The second is the sensory motor system. The biggest issue is likely motion sickness—without gravity to keep you upright and with the jostling and pressures on the body created by a super-fast journey into space, it’s easy for the body to lose its lunch. That is especially true when the spacecraft’s engines shut off abruptly and the crew all of a sudden stops accelerating through at g-forces.

Urquieta stated that from a general perspective, these are the 2 systems doctors need to pay attention to for anyone going into space, “particularly for an older population.” The dangers of underlying conditions like heart arrhythmias or inner-ear problems go up with age.

At least from the outside, Urquieta doesn’t think there’s anything that would suggest Shatner has something to worry about. In public, Shatner appears about as healthy as a 90-year-old could possibly be. A misdiagnosis of prostate cancer in 2016 was his most high-profile health scare.
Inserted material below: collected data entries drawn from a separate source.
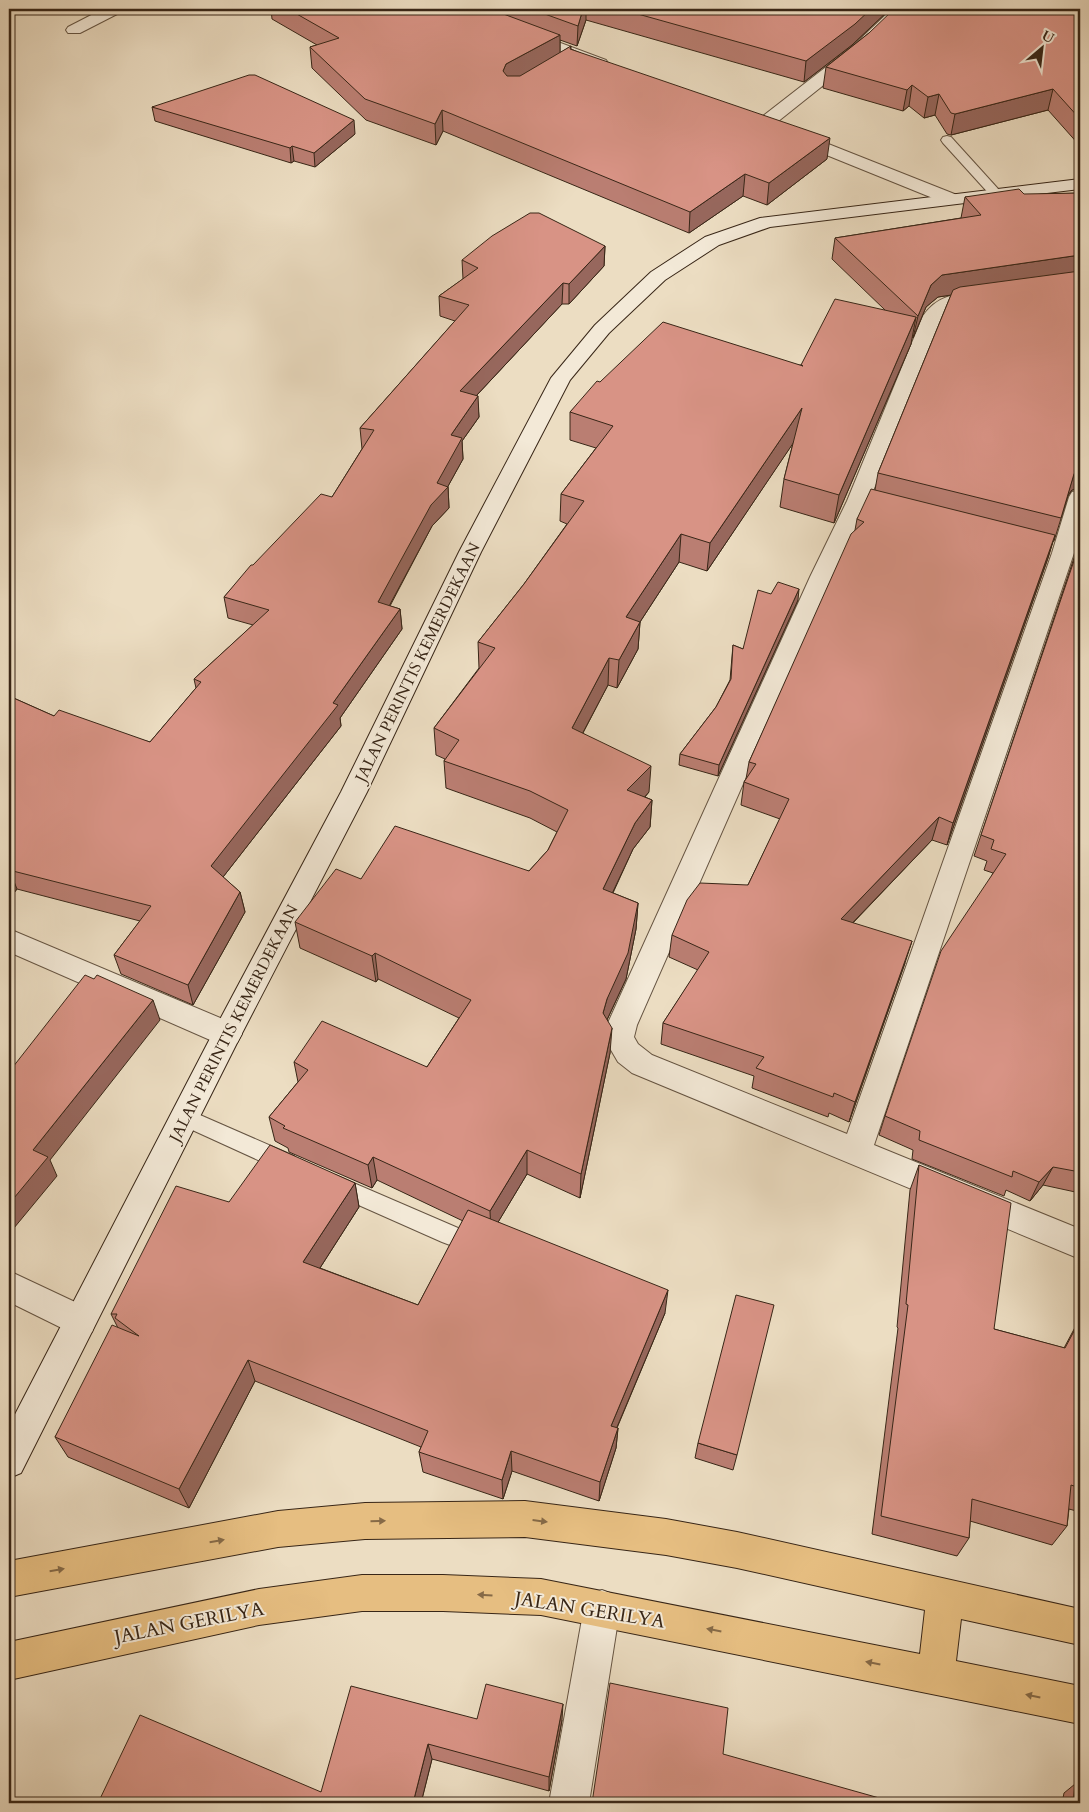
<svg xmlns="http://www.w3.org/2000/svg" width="1089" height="1812" viewBox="0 0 1089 1812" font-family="Cardo,serif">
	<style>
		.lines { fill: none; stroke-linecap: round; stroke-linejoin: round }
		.lane-casing { stroke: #655442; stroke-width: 2 }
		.street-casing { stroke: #655442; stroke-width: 2 }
		.secondary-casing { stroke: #382617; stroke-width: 2 }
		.highway-casing { stroke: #382617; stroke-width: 2 }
		.lane { fill: #f3e9d7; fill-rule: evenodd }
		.street { fill: #f3e9d7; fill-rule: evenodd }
		.secondary { fill: #f3e9d7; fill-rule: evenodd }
		.highway { fill: #e6be81; fill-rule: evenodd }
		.wall { fill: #ba7e72; stroke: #382617 }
		.shaded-wall { fill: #97675d; stroke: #382617 }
		.building { fill: #d89385; stroke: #382617 }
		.oneway { fill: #866a47 }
		.labels { text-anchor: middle; stroke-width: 4; stroke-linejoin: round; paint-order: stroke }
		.street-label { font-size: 16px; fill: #382617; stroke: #f3e9d7 }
		.near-street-label { font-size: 19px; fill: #382617; stroke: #f3e9d7 }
	</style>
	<rect width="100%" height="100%" fill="#ecddc2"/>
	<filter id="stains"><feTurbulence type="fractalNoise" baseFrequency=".004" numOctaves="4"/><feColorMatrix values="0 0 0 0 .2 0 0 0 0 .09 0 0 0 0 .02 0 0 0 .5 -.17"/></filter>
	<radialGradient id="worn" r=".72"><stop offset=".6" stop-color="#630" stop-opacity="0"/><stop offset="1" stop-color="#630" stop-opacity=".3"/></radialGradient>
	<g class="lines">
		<!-- lane casing -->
		<g class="lane-casing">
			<g id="lane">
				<polygon points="947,136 951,137 1000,191 1002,194 1000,197 992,197 943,143 941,140 943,137"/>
				<polygon points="184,1108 294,1156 298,1163 294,1170 287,1172 280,1170 177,1123 174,1117 177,1111"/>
				<polygon points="335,1175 458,1228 461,1235 458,1242 450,1245 442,1242 327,1191 324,1184 327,1177"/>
			</g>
		</g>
		<!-- street casing -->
		<g class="street-casing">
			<g id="street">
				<polygon points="103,9 123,9 121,12 80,33 68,33 66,30 68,27"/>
				<polygon points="448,9 470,9 606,60 608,63 606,66 594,66 450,12"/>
				<polygon points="892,9 909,9 865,52 771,127 765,128 759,127 756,123 759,119 853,46"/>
				<polygon points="793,130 957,195 960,199 957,203 951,204 945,203 787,139 784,135 787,131"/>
				<path d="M985,291L992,293L995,297L992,301L956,307L943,317L869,501L834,577L637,1025L634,1037L638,1044L652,1055L847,1134L1052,553L1069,497L1072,492L1080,490V533L1074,553L874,1145L1080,1229V1259L632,1073L618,1062L604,1038L607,1025L810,577L847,501L923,316C939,293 959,294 985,291Z"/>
				<polygon points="9,929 237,1025 242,1034 237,1043 227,1046 217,1043 9,952"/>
				<polygon points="9,1271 92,1310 96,1321 92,1332 80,1337 9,1302"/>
				<polygon points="602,1590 615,1595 620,1608 589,1803 549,1803 584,1608 589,1595"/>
			</g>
		</g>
		<!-- secondary casing -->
		<g class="secondary-casing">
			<polygon id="secondary" points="1080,179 1080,189 770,227 719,245 665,280 609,333 570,380 481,552 367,792 237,1043 21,1473 9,1478 9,1426 217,1025 341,792 459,552 551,378 595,325 651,272 705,237 760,218"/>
		</g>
		<!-- highway casing -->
		<g class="highway-casing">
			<polygon id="highway" points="525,1501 666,1519 737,1532 1080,1609 1080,1645 961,1619 956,1661 1080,1686 1080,1724 541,1615 443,1611 362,1611 259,1625 9,1680 9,1642 259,1589 362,1575 443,1575 541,1579 920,1654 925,1610 737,1568 666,1555 525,1537 365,1539 278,1547 9,1597 9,1561 278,1511 365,1503"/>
		</g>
		<!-- lane -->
		<use href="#lane" class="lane"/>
		<!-- street -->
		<use href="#street" class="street"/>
		<!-- secondary -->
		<use href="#secondary" class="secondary"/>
		<!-- highway -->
		<use href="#highway" class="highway"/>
	</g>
	<!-- wall -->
	<g class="wall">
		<polygon points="271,9 890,9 852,45 804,82 586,20 577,46 560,40 560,53 571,46 571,49 827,159 767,205 743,196 689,233 443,131 436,145 366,120 312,68 310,47 317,45 272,19"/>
		<polygon points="1080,9 1080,146 1048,110 951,135 947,134 935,115 924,118 909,106 903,111 823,88 826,67 869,33"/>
		<polygon points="152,107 355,134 315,167 294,161 291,163 155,121"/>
		<polygon points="1080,193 1080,489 1080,488 1072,490 1068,496 1054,541 1053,541 1048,558 947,845 932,840 853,923 905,963 849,1122 829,1113 828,1117 752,1088 754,1076 661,1044 663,1023 698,970 669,957 672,935 748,885 780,819 741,805 744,782 746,779 749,762 855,530 857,519 875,490 878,473 951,295 938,297 926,307 913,338 912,337 911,344 834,523 780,507 784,479 793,443 707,571 679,562 640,622 638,649 617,688 608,685 583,733 649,792 645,797 652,800 650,827 633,849 613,893 638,903 636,929 626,979 607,1020 610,1053 580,1198 527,1174 498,1222 665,1313 617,1428 618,1428 616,1448 599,1501 512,1471 503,1499 423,1472 419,1452 421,1447 255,1381 189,1508 68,1457 55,1437 118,1328 111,1314 229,1202 355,1183 359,1207 320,1268 418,1305 463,1221 377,1180 372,1188 289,1152 288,1148 275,1141 269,1117 298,1082 294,1062 427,1067 459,1018 378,979 376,982 300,948 295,922 361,879 529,871 548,850 557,832 530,818 446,788 444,761 445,759 436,755 434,728 479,668 478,642 524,584 567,524 560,521 561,494 596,448 570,440 570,412 600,382 801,365 885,310 832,259 835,238 961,218 965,197"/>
		<polygon points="605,246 604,266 569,304 562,304 477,395 479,417 462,441 463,459 448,486 449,508 432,526 390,606 400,609 402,629 340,718 341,726 223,877 240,892 245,912 193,1005 121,974 114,955 140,921 17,889 9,899 9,696 54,716 150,742 196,688 194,679 253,625 228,618 224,597 253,565 332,497 362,449 360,428 455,321 440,316 439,296 463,279 462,260"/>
		<polygon points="1080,540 1080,1193 1043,1185 1030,1201 1006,1190 1004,1196 912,1159 913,1150 879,1135 885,1116 993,873 984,870 987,861 974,856"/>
		<polygon points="771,594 798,600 718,776 679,765 680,754 716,707 730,680 733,645 743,649"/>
		<polygon points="919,1165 994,1329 1064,1348 1080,1318 1080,1512 1069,1509 1067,1526 1052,1545 970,1521 969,1538 957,1556 872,1534 898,1328 897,1327 910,1190"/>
		<polygon points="698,1443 737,1455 733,1470 695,1458"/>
		<polygon points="477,1719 562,1720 549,1791 432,1759 421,1803 98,1803 321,1792"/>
		<polygon points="1075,1784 1080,1803 1062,1803 1064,1793"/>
	</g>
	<!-- shaded-wall -->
	<g class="shaded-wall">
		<polygon points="583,9 586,9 586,20 577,46 578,26"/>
		<polygon points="871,9 890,9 852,45 804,82 806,61"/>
		<polygon points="560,35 560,55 506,85 503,71 506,64"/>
		<polygon points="912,85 909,106 903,111 907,90"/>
		<polygon points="1053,89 1048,110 951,135 955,114"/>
		<polygon points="939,94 935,115 924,118 928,97"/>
		<polygon points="442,110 443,131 436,145 435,124"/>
		<polygon points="354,120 355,134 315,167 314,153"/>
		<polygon points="830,138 827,159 767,205 769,183"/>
		<polygon points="292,146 294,161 291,163 290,148"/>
		<polygon points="745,174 743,196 689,233 690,212"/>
		<polygon points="605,246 604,266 569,304 569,284"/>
		<polygon points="1080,255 1080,276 938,297 926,307 913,338 918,316 931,285 942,275"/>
		<polygon points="563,283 562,304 461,412 460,391"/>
		<polygon points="916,317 911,344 834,523 839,495"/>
		<polygon points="478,396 479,417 462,441 463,459 447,488 448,487 449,508 432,526 380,623 378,602 437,483 451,435"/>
		<polygon points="802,408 798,436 707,571 710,543"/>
		<polygon points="1080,467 1080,488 1072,490 1067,496 1074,474 1078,468"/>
		<polygon points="681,534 679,562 625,645 626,617"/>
		<polygon points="1055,535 1048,558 947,845 953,823"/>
		<polygon points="799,589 798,600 718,776 719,765"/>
		<polygon points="400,609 402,629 340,718 341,726 216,886 211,866 333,703"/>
		<polygon points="640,622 638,649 617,688 619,660"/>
		<polygon points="609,658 608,685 571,755 572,728"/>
		<polygon points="651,766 649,792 626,817 627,790"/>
		<polygon points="652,800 650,827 633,849 602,915 603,889 635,823"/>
		<polygon points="939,817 932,840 835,941 841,919"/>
		<polygon points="9,869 17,889 9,899"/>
		<polygon points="240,892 245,912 193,1005 188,985"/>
		<polygon points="638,903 636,929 626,979 605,1024 603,1013 607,999"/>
		<polygon points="912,941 905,963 849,1122 855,1102"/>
		<polygon points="375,953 378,979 376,982 372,956"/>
		<polygon points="153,1000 160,1020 50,1160 57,1176 9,1234 9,1204 33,1150"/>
		<polygon points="612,1028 610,1053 580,1198 581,1174"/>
		<polygon points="527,1150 527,1174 491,1234 490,1211"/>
		<polygon points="373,1157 377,1180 372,1188 368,1165"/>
		<polygon points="1053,1167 1043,1185 1030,1201 1039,1182"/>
		<polygon points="355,1183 359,1207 309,1285 303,1262"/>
		<polygon points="668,1290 665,1313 609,1446 611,1426"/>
		<polygon points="9,1300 12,1306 9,1310"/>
		<polygon points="248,1360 255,1381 189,1508 179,1489"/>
		<polygon points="618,1428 616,1448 599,1501 600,1482"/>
		<polygon points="511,1451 512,1471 503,1499 502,1480"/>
		<polygon points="563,1704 562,1720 549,1791 549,1777"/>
		<polygon points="428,1744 432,1759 421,1803 413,1803"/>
	</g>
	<!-- building -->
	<g class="building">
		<polygon points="288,9 490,9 560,35 506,64 503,71 507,76 520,76 571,46 570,49 830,138 769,183 745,174 690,212 442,110 435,124 365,99 310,47 339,38"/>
		<polygon points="531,9 583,9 578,26"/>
		<polygon points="620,9 871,9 855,24 806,61"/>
		<polygon points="894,9 1080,9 1080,119 1053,89 955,114 951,113 939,94 928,97 912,85 907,90 826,67 869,33"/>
		<polygon points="249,75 255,75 354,120 314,153 292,146 290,148 152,107"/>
		<polygon points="1019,189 1024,194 1080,193 1080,255 942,275 931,285 918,316 835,238 981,215 965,197"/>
		<polygon points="530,213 539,213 605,246 569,284 563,283 460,391 478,396 451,435 462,438 437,483 448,487 431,505 378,602 400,609 333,703 338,705 211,866 240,892 188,985 114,955 151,906 9,870 9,696 54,716 59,710 150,742 201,682 194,679 269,610 224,597 251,565 253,565 321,494 332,497 374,430 360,428 469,305 439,296 478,268 462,260 492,236"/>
		<polygon points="1080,271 1080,467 1078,468 1074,474 1061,518 878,473 953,290 960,287"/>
		<polygon points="835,299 916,317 839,495 784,479 802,408 710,543 681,534 626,617 640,622 619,660 609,658 572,728 651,766 627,790 652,800 635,823 603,889 638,903 628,953 607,999 603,1013 612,1028 581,1174 527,1150 490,1211 373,1157 368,1165 283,1128 285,1126 269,1117 308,1070 294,1062 322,1021 427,1067 471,1000 375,953 372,956 295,922 336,869 361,879 395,826 529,871 548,850 568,810 530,791 444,761 459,740 434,728 495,648 478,642 524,584 584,501 561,494 613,426 570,412 597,381 600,382 663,322 803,366 801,365"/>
		<polygon points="871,489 1055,535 953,823 939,817 841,919 912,941 855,1102 834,1093 833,1097 756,1068 764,1057 663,1023 709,952 672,935 687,900 700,883 748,885 789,799 744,782 756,764 749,762 851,534 864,522 857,519"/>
		<polygon points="1080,543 1080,1172 1053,1167 1039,1182 1013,1171 1012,1177 919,1140 920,1131 885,1116 941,951 1006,854 991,849 994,840 981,835"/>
		<polygon points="778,582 799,589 719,765 680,754 716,707 731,679 733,645 743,649 758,590 771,594"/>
		<polygon points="85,975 94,979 97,975 153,1000 33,1150 48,1157 9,1204 9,1072"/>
		<polygon points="270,1145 355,1183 303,1262 418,1305 468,1210 668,1290 611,1426 618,1428 600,1482 511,1451 502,1480 419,1452 428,1431 248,1360 179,1489 55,1437 112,1325 139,1336 115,1318 117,1314 111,1314 176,1186 229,1202"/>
		<polygon points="919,1165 1011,1203 994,1329 1065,1348 1080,1320 1080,1488 1071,1485 1067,1526 972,1499 969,1538 881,1516 908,1305 906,1304"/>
		<polygon points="736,1295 774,1305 737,1455 698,1443"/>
		<polygon points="610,1683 728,1708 723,1754 897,1803 592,1803"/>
		<polygon points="486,1684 563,1704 549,1777 428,1744 413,1803 98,1803 140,1715 321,1792 351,1686 477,1719"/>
		<polygon points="1075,1784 1080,1786 1080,1803 1073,1803"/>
	</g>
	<!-- one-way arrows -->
	<defs><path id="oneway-solid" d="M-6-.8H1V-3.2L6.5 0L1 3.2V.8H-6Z" transform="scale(1.25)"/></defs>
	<g class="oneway">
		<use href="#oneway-solid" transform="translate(378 1521) rotate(-1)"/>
		<use href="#oneway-solid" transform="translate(540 1521) rotate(7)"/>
		<use href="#oneway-solid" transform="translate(217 1541) rotate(-10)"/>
		<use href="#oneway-solid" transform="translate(57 1570) rotate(-10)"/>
		<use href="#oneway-solid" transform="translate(485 1595) rotate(-177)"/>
		<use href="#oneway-solid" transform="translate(714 1630) rotate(-169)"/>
		<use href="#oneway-solid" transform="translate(873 1663) rotate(-169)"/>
		<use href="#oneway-solid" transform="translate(1033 1696) rotate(-168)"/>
	</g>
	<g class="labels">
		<!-- street labels -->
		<g class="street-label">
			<text transform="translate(417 662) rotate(-64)" y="6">JALAN PERINTIS KEMERDEKAAN</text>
			<text transform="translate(233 1023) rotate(-63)" y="6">JALAN PERINTIS KEMERDEKAAN</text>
		</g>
		<!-- near-street labels -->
		<g class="near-street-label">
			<text transform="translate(590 1609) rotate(9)" y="7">JALAN GERILYA</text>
			<text transform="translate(189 1622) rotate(-11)" y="7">JALAN GERILYA</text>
		</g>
	</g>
	<!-- margin -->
	<rect width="1089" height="1812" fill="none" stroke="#ecddc2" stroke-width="30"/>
	<rect x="10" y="10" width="1069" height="1792" fill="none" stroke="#382617" stroke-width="2.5"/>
	<rect x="15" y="15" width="1059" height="1782" fill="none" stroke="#382617"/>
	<!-- north arrow -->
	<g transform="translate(1042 48) rotate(28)" stroke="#f3e9d7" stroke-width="4" paint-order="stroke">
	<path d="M0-4L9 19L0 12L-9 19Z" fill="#382617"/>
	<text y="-8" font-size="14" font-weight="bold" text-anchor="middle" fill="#382617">U</text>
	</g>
	<rect width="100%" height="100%" filter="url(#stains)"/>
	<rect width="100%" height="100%" fill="url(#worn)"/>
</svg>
Urquieta emphasized that all these new spaceflight companies like Blue Origin and Virgin Galactic have their own medical screening to make sure only healthy individuals are going up. “There’s no standardized medical criteria for screening spaceflight prospects,” he stated. “The Federal Aviation Administration just has general guidance that it issues.”

And finally, we just don’t have a whole lot of experience with older folks going into space. Shatner will be eight years older than aviation pioneer Wally Funk, who went up into space along with Jeff Bezos in July, however she went up and came back without a single hiccup as a result of her age. “I loved every minute of it,” she informed reporters after she came back to Earth. Before Funk, the oldest individual to ever go into space was John Glenn, at age 77 in 1998.